Now, Housen Blair is going to prison for nearly 20 years after admitting that she doused her common-law partner Kenton Brown with gasoline and set him on fire, resulting in his death, on May 27, 2017.

Justice Vaughn Smith, who presided over the sentencing hearing, gave her the mandatory life sentence and ordered that she serve 18 years before she becomes eligible for parole.

The punishment was in line with a plea agreement Housen Blair’s attorneys struck with prosecutor­s.

Pointing to one of the “aggravatin­g” features of the crime, Justice Smith noted that the murder was “seemingly premeditat­ed”.

“Mrs Blair apparently left home, having had

an argument with the deceased, and went to buy gasoline. Mrs Blair returned with the gasoline and then doused the deceased,” he said, summarisin­g details of a confession the woman gave police investigat­ors.

Among the evidence prosecutor­s Andrea Martin Swaby and Shanique Farquharso­n had lined up for her murder trial were transcript­s of a deathbed interview Brown gave a police constable from his hospital bed hours after the latenight attack on March 23, 2017.

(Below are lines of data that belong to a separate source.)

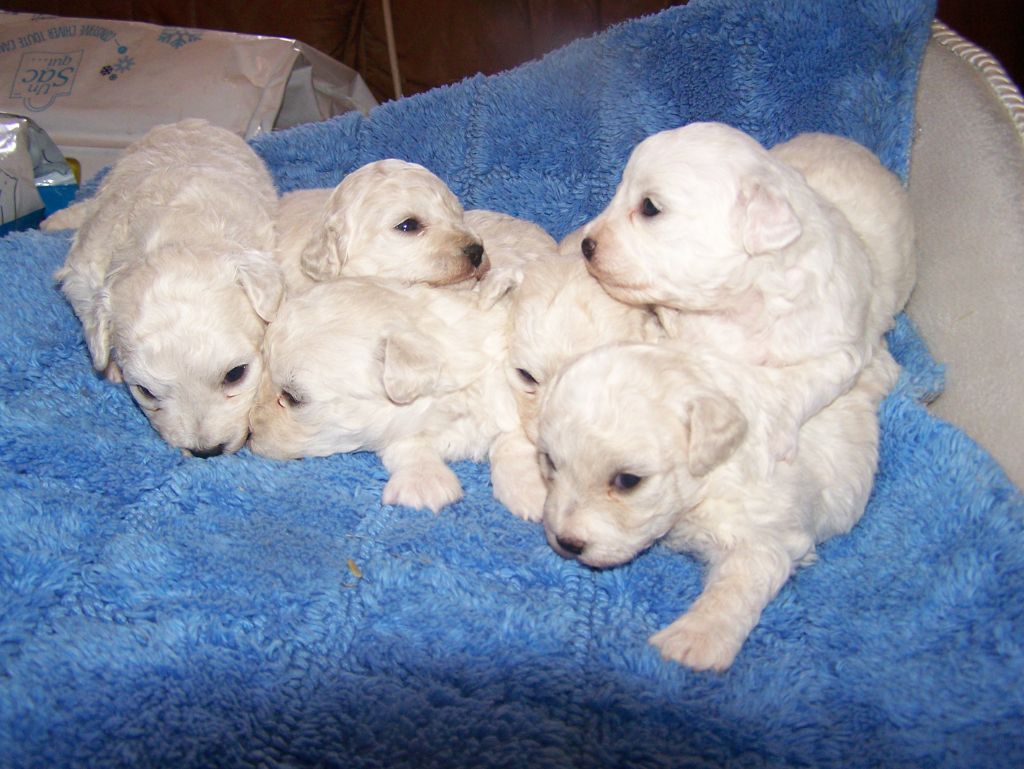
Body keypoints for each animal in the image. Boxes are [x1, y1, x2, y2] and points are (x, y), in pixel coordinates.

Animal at [45, 120, 284, 456]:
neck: (174, 235)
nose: (206, 451)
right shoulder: (83, 271)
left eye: (235, 374)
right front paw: (109, 367)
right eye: (145, 391)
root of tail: (185, 122)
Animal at [536, 342, 897, 671]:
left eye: (628, 480)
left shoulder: (759, 536)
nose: (566, 543)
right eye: (550, 461)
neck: (709, 479)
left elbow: (734, 588)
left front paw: (692, 642)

“Me ongle wake up fi find miself inna fire wid di woman stand up over me,” he recounted.

The interview was cut short after Brown, a father of two children aged seven and 10 years old at the time, began “shaking violently”, the constable said.

“Officer, take care a mi two pickney dem because dem nuh have nobody, ”said the cop, recounting Brown’s last words to him.

Brown succumbed to his injuries four days later.

Justice Smith said the court could not turn a blind eye to the fact that Housen Blair’s actions would have endangered the lives of Brown’s two children, who were inside the St Andrew home at the time.

But Pastor Little said she was “shocked” when she learned that her friend of 17 years pleaded guilty to murder.

“I did not know her as an aggressive person,” Little said, as she urged Smith to have “discretion and leniency”.

“She was under abuse from her marriage. She was under trauma. It has been a completely rough life for her,” the pastor added.

Housen Blair’s attorneys, citing a social enquiry report for their client, said her mother was 14 years old when she gave birth.

“She was a child of a child,” they commented.

Citing the physical and verbal abuse referenced by Little, the attorney said Housen Blair was trying to keep her family together.

“She was trying to give her family what she never had,” the attorney noted.

Housen Blair, dressed in full black, sobbed into a small rag as her attorney pleaded with Justice Smith to show mercy.